Supporting Those in Need: WVU nursing student establishes mental health organization at Beckley Campus
When Carley Knuckles joined the West Virginia University School of Nursing Beckley Campus, even coming from the nearby town of Shady Spring, she found the transition from high school to college challenging. She saw her peers—students who were on campus, commuters, and international students alike—struggle from time to time, especially during COVID-19.
Since she was in high school, Knuckles has been passionate about mental health. She reached out to her mentor, Peggy Fink, to ask if there was a mental health organization on the WVU Tech campus. When she learned there wasn’t, she took action.
“I’ve had a lot of things happen in my past and I didn’t know how to deal with it. I found people who were more aware of mental health concerns, prevention and resources who were able to guide me. I wanted to be that person for other people.”
In addition to starting a chapter of Active Minds, Knuckles was offered a job with the Marshall University Research Corporation last summer and now serves as the Collegiate Prevention and Recovery Strategic Network student leader for WVU Tech.
“We try to focus on prevention efforts for substance use for college students,” Knuckles said. “My job is to create a safe space on campus for those at risk or those going through recovery.”
Knuckles says people are taught to recognize the signs and share the National Suicide Prevention Lifeline number, but direct and local information is sometime difficult to come by: “I wanted to do that for other people,” she said.

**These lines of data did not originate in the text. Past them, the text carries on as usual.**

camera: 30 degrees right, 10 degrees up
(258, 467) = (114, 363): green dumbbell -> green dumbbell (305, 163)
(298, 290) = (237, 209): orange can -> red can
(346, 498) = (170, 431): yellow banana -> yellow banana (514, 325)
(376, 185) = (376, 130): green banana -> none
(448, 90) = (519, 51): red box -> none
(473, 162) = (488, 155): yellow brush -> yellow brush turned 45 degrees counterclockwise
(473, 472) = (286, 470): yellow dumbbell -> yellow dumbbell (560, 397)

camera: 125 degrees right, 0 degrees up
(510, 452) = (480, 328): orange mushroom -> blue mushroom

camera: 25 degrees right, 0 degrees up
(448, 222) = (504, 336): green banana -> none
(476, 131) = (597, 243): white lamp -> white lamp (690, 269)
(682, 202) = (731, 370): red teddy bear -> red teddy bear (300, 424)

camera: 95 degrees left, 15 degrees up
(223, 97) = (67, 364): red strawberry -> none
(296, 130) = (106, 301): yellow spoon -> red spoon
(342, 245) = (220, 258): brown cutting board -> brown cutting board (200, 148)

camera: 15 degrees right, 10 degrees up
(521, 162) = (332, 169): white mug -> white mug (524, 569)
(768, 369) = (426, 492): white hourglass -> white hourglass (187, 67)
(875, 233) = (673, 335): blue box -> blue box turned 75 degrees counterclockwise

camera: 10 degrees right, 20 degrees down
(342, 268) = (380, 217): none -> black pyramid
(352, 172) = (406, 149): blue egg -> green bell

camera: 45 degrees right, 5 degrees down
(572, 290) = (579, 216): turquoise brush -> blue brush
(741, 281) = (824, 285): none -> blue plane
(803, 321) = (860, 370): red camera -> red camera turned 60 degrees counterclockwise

Knuckles has made calls for people in need and even driven them to the hospital if necessary.
“I don’t think without my nursing knowledge I’d have been able to do that,” she shared. “Having that knowledge base made me feel more confident in what I was doing. It feels like I’m doing a service, like I’m doing exactly what I’m supposed to be doing.”
Knuckles didn’t initially consider nursing as a career. She was interested in psychology and wanted to become a counselor. But when a friend did a senior project on nursing, Knuckles decided to shadow a nurse to see if it would be a good fit.
“Since I wanted to learn more about the mind-body connection, I thought, ‘Why not do nursing?’ I ended up loving it. I didn’t think I would love it as much as I did.”
Knuckles’ initial plan was to stay at the Beckley Campus for a year, then move to a larger university. But the tightknit campus relationships with her professors, counselors and classmates prompted her to stay.
“I realized my place was here,” she said. “It is challenging. Every nursing school is going to be challenging. But we have an amazing community here.”
Knuckles said she fell in love with the curriculum in nursing relating to neurology and spirituality. She found it refreshing that the coursework didn’t just focus on the body. She also enjoyed learning about the variety of career paths you can have with a degree in nursing.
Her clinical experiences have only solidified her decision to become a nurse. She recalls her first clinical—she asked around to see if anyone needed help with anything.
“There was one patient who didn’t need much help with activities for daily living, but I noticed her hair was a bit knotted, so I asked if she would like her hair washed,” Knuckles recalled. “She cried because she was so grateful, just for having help with washing her hair. I thought, ‘Wow. I’m in the right place. This is what I’m supposed to do.’”
She said she enjoys seeing different hospital settings as well, including rural and regional.
“We’re getting a broad experience at different hospital levels, and once you have a great nurse to shadow you and precept you, it’s amazing. Our OB clinical nurses were amazing. Each day, I came home from clinicals energized and ready to take on the day.”
After graduation, Knuckles plans to get a multi-state license so she can figure out where is the best place for her. While she’s not sure where she’ll land, she said, “I just know that I want to explore a bit. I always think I’ll come back to Appalachia though. It’s home.”
She hopes to work with pediatric mental and behavioral health patients. She also hopes to obtain her master’s degree in Nurse Psychotherapy.